ASHBURN – Redskins vice president of player personnel Doug Williams said a great many things Thursday after safety Landon Collins’ introductory press conference. Two items involving linebacker and organizational thinking with perhaps what's next stood out.

Ready for Ryan

The Redskins added a couple of key pieces in recent days, but also lost a few players in free agency including outside linebacker Preston Smith. The 2015 second-round pick agreed to a free agent contract with the Packers this week. Smith’s departure leaves Washington with uncertainty at the spot opposite Ryan Kerrigan.

That is unless Ryan Anderson takes over.

Anderson, a second-round selection in 2017, played in 27 games over his first two seasons. There were moments of intrigue from the burly linebacker. Not so much with his statistics: 32 tackles, two sacks, zero starts.

Based on the draft investment, it would seem logical the Redskins give Anderson a chance at the starting spot. The production over the first two seasons suggests the front office may target help. Washington could dip into a strong class of edge rushers in the 2019 draft if it passes on any veteran free agents – or aren’t sure Anderson is ready for the responsibility.

That was exactly the question posed to Williams Thursday.

“That’s a good question for Ryan. A damn good question for Ryan,” Williams said. “I think Ryan’s mentality – Ryan thought he was from Day 1 when he got here. That’s his mentality. His rookie year he was pissed that he wasn’t playing last year. He understands how it works. He didn’t walk into Alabama and start. It’s Ryan’s time. I’m sure Ryan is ready to play.”


A primary focus for the Redskins in my two-round mock drafts involves an edge rusher. That won’t change after Williams’ comments.
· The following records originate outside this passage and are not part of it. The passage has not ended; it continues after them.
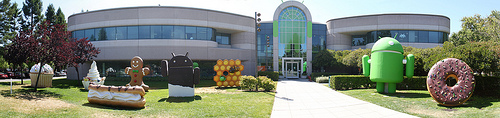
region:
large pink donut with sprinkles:
[427, 57, 476, 105]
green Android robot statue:
[361, 35, 414, 95]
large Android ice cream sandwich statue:
[162, 53, 197, 102]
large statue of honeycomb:
[213, 57, 242, 87]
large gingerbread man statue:
[127, 58, 148, 88]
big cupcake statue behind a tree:
[29, 61, 59, 88]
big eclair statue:
[84, 84, 144, 107]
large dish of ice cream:
[82, 60, 104, 86]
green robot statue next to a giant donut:
[362, 31, 474, 103]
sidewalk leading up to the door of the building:
[282, 73, 308, 116]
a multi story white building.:
[56, 6, 458, 91]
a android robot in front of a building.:
[354, 23, 417, 92]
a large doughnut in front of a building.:
[412, 39, 475, 114]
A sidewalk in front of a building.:
[264, 76, 430, 116]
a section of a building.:
[324, 6, 454, 56]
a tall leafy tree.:
[0, 0, 92, 80]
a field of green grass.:
[1, 62, 275, 113]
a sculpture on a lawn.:
[201, 54, 248, 100]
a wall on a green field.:
[87, 78, 155, 111]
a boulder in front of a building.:
[27, 45, 60, 92]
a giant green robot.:
[349, 26, 431, 94]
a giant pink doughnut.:
[423, 33, 475, 107]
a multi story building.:
[66, 0, 271, 82]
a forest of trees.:
[0, 0, 105, 91]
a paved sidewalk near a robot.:
[264, 79, 429, 116]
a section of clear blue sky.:
[0, 0, 497, 36]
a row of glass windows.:
[67, 23, 232, 45]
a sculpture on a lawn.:
[74, 76, 164, 113]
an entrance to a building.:
[277, 54, 311, 81]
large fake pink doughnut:
[412, 50, 480, 115]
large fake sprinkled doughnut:
[416, 54, 483, 107]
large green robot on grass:
[317, 25, 423, 113]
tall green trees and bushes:
[400, 7, 488, 71]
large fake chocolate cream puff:
[92, 80, 157, 117]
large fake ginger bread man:
[114, 54, 150, 96]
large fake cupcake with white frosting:
[17, 55, 66, 99]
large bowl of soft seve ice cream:
[55, 52, 115, 110]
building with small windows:
[53, 0, 226, 76]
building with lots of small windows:
[263, 3, 315, 78]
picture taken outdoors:
[18, 15, 483, 111]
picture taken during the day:
[41, 11, 477, 71]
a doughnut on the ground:
[426, 40, 466, 117]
Anderson’s potential remains, but so do the questions.

Bye bye, Brown

While Smith, Jamison Crowder, Ty Nsekhe and others departed via free agency, linebacker Zach Brown and defensive lineman Stacy McGee were released Wednesday before the official start of free agency.
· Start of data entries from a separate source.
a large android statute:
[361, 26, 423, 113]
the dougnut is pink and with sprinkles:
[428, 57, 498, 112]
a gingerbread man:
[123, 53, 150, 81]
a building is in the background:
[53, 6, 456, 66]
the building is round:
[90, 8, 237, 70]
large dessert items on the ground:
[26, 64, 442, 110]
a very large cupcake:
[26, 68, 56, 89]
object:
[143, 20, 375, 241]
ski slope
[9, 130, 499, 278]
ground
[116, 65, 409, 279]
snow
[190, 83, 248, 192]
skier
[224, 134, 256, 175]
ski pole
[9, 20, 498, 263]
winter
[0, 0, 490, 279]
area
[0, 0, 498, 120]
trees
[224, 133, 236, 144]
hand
Brown, who turns 30 in October, signed as a free agent in 2017. Releasing Brown, a starting inside linebacker the last two seasons, saved Washington $5.75 million toward the 2019 salary cap. The ex-Bill was leading the league in tackles before a late-season injury slowed him down in 2017.

Washington re-signed Brown to a three-year free agent contract last March. He dealt with an oblique injury much of last season.

McGee, who signed a 5-year, $25 million contract in 2017, missed a chunk of 2018 with an abdominal injury. He was also buried on the depth chart behind Jonathan Allen, Daron Payne, Matt Ioannidis and Tim Settle. His release saved another $4.675 million.

On the surface, the justification for both moves seems obvious. The Redskins rank 22nd in available salary cap space ($16.7 million) even after the recent activity, according to the website Over The Cap, with several roster holes remaining.

Williams pushed back on such finances-first thinking.

“That was not a salary cap move. That was a business decision, a team decision,” Williams stated.

He continued.

“You got to look at this from our team and if you notice, players got cut all over the league yesterday. Number one, you give a guy a chance this early to catch on somewhere else. Because No. 1 you look at your football team, where do they fit on your football team? Do they fit your football team?

“You can't just carry a guy just because he was on your team. Somewhere along the line, you've got to make some tough choices.”

Let’s discuss that decision with Brown.

Williams spoke truth when he said this wasn’t a salary cap decision.

Coach Jay Gruden benched Brown late last season amid overall defensive struggles even when the linebacker returned from an illness that cost Brown some practice time. "You see the writing on the wall,” Brown said at the time.

The combination of inconsistencies in the run and pass game and, according to sources throughout Brown’s time in Washington, communication issues with the coaching staff and teammates fueled the decision. Claiming Reuben Foster off waivers in December provided a potential replacement option.

The Redskins have additional tough choices on deck.

“We haven’t discussed the salary cap thing. All we discussed right now is football players,” Williams said of his conversations with team president Bruce Allen and salary cap guru Eric Schaeffer. “Free agency is still open. There are going to be some guys that are going to cut. … There are some guys that haven’t been approached yet. We’re still talking to some guys. We’re just going to have to wait and see what happens in the next couple, three days.”